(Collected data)
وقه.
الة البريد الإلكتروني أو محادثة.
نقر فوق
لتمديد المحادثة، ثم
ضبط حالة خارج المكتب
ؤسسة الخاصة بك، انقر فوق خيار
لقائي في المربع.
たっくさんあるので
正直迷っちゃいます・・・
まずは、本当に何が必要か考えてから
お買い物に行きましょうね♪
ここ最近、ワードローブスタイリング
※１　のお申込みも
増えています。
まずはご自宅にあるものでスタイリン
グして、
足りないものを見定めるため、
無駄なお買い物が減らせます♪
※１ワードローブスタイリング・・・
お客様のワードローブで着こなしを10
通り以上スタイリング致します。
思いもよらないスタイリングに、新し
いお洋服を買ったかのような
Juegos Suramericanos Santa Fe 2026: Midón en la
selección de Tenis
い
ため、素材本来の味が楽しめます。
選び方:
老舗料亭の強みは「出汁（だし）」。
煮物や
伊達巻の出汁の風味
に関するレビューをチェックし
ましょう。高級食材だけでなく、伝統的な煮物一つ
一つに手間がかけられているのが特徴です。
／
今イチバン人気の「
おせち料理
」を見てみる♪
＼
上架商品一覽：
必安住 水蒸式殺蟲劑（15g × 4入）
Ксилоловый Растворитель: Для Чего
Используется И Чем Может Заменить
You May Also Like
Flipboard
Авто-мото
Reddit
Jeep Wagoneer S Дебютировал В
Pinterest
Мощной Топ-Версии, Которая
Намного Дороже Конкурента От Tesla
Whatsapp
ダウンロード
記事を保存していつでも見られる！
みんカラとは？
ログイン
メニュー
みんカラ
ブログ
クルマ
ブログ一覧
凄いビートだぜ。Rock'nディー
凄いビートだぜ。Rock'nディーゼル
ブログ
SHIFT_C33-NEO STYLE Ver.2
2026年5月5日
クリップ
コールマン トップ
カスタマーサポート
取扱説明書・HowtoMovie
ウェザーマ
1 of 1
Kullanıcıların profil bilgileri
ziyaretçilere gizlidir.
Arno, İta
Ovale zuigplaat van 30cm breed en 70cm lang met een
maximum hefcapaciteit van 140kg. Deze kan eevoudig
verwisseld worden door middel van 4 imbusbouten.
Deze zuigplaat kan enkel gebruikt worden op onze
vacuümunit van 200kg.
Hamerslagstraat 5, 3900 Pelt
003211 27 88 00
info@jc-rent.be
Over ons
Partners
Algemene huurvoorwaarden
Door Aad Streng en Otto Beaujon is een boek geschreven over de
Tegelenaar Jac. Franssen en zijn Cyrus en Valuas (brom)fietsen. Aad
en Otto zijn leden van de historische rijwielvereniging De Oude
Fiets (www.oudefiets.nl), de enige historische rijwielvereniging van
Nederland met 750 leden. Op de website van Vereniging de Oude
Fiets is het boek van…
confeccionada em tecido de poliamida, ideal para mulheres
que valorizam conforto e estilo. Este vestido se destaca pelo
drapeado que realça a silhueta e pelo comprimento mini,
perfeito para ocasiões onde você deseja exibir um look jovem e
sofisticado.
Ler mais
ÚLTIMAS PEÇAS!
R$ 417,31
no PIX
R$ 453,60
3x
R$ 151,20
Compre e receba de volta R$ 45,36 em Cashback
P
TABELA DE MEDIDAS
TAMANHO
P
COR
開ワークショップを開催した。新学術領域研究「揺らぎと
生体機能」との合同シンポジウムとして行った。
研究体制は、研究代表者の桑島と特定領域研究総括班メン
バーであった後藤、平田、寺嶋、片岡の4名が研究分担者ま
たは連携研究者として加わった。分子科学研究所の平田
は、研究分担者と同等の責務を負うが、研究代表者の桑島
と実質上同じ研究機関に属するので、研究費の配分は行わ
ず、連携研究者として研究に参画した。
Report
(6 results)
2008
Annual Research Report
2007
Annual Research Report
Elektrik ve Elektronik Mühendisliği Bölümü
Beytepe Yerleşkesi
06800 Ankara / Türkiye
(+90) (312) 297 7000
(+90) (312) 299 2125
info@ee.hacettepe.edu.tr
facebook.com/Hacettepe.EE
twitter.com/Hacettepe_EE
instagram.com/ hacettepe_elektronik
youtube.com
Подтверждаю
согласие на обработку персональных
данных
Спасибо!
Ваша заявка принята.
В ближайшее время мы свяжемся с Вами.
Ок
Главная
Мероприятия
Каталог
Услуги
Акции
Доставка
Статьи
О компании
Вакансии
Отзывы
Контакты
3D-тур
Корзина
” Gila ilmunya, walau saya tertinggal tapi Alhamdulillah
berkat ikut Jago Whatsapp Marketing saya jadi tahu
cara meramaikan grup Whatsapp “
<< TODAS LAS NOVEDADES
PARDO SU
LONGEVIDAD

### HOW TO COMPLETE THIS TASK
Word for word, transcribe the data shown above.

### EXPECTED OUTPUT
وقه.
الة البريد الإلكتروني أو محادثة.
نقر فوق
لتمديد المحادثة، ثم
ضبط حالة خارج المكتب
ؤسسة الخاصة بك، انقر فوق خيار
لقائي في المربع.
たっくさんあるので
正直迷っちゃいます・・・
まずは、本当に何が必要か考えてから
お買い物に行きましょうね♪
ここ最近、ワードローブスタイリング
※１　のお申込みも
増えています。
まずはご自宅にあるものでスタイリン
グして、
足りないものを見定めるため、
無駄なお買い物が減らせます♪
※１ワードローブスタイリング・・・
お客様のワードローブで着こなしを10
通り以上スタイリング致します。
思いもよらないスタイリングに、新し
いお洋服を買ったかのような
Juegos Suramericanos Santa Fe 2026: Midón en la
selección de Tenis
い
ため、素材本来の味が楽しめます。
選び方:
老舗料亭の強みは「出汁（だし）」。
煮物や
伊達巻の出汁の風味
に関するレビューをチェックし
ましょう。高級食材だけでなく、伝統的な煮物一つ
一つに手間がかけられているのが特徴です。
／
今イチバン人気の「
おせち料理
」を見てみる♪
＼
上架商品一覽：
必安住 水蒸式殺蟲劑（15g × 4入）
Ксилоловый Растворитель: Для Чего
Используется И Чем Может Заменить
You May Also Like
Flipboard
Авто-мото
Reddit
Jeep Wagoneer S Дебютировал В
Pinterest
Мощной Топ-Версии, Которая
Намного Дороже Конкурента От Tesla
Whatsapp
ダウンロード
記事を保存していつでも見られる！
みんカラとは？
ログイン
メニュー
みんカラ
ブログ
クルマ
ブログ一覧
凄いビートだぜ。Rock'nディー
凄いビートだぜ。Rock'nディーゼル
ブログ
SHIFT_C33-NEO STYLE Ver.2
2026年5月5日
クリップ
コールマン トップ
カスタマーサポート
取扱説明書・HowtoMovie
ウェザーマ
1 of 1
Kullanıcıların profil bilgileri
ziyaretçilere gizlidir.
Arno, İta
Ovale zuigplaat van 30cm breed en 70cm lang met een
maximum hefcapaciteit van 140kg. Deze kan eevoudig
verwisseld worden door middel van 4 imbusbouten.
Deze zuigplaat kan enkel gebruikt worden op onze
vacuümunit van 200kg.
Hamerslagstraat 5, 3900 Pelt
003211 27 88 00
info@jc-rent.be
Over ons
Partners
Algemene huurvoorwaarden
Door Aad Streng en Otto Beaujon is een boek geschreven over de
Tegelenaar Jac. Franssen en zijn Cyrus en Valuas (brom)fietsen. Aad
en Otto zijn leden van de historische rijwielvereniging De Oude
Fiets (www.oudefiets.nl), de enige historische rijwielvereniging van
Nederland met 750 leden. Op de website van Vereniging de Oude
Fiets is het boek van…
confeccionada em tecido de poliamida, ideal para mulheres
que valorizam conforto e estilo. Este vestido se destaca pelo
drapeado que realça a silhueta e pelo comprimento mini,
perfeito para ocasiões onde você deseja exibir um look jovem e
sofisticado.
Ler mais
ÚLTIMAS PEÇAS!
R$ 417,31
no PIX
R$ 453,60
3x
R$ 151,20
Compre e receba de volta R$ 45,36 em Cashback
P
TABELA DE MEDIDAS
TAMANHO
P
COR
開ワークショップを開催した。新学術領域研究「揺らぎと
生体機能」との合同シンポジウムとして行った。
研究体制は、研究代表者の桑島と特定領域研究総括班メン
バーであった後藤、平田、寺嶋、片岡の4名が研究分担者ま
たは連携研究者として加わった。分子科学研究所の平田
は、研究分担者と同等の責務を負うが、研究代表者の桑島
と実質上同じ研究機関に属するので、研究費の配分は行わ
ず、連携研究者として研究に参画した。
Report
(6 results)
2008
Annual Research Report
2007
Annual Research Report
Elektrik ve Elektronik Mühendisliği Bölümü
Beytepe Yerleşkesi
06800 Ankara / Türkiye
(+90) (312) 297 7000
(+90) (312) 299 2125
info@ee.hacettepe.edu.tr
facebook.com/Hacettepe.EE
twitter.com/Hacettepe_EE
instagram.com/ hacettepe_elektronik
youtube.com
Подтверждаю
согласие на обработку персональных
данных
Спасибо!
Ваша заявка принята.
В ближайшее время мы свяжемся с Вами.
Ок
Главная
Мероприятия
Каталог
Услуги
Акции
Доставка
Статьи
О компании
Вакансии
Отзывы
Контакты
3D-тур
Корзина
” Gila ilmunya, walau saya tertinggal tapi Alhamdulillah
berkat ikut Jago Whatsapp Marketing saya jadi tahu
cara meramaikan grup Whatsapp “
<< TODAS LAS NOVEDADES
PARDO SU
LONGEVIDAD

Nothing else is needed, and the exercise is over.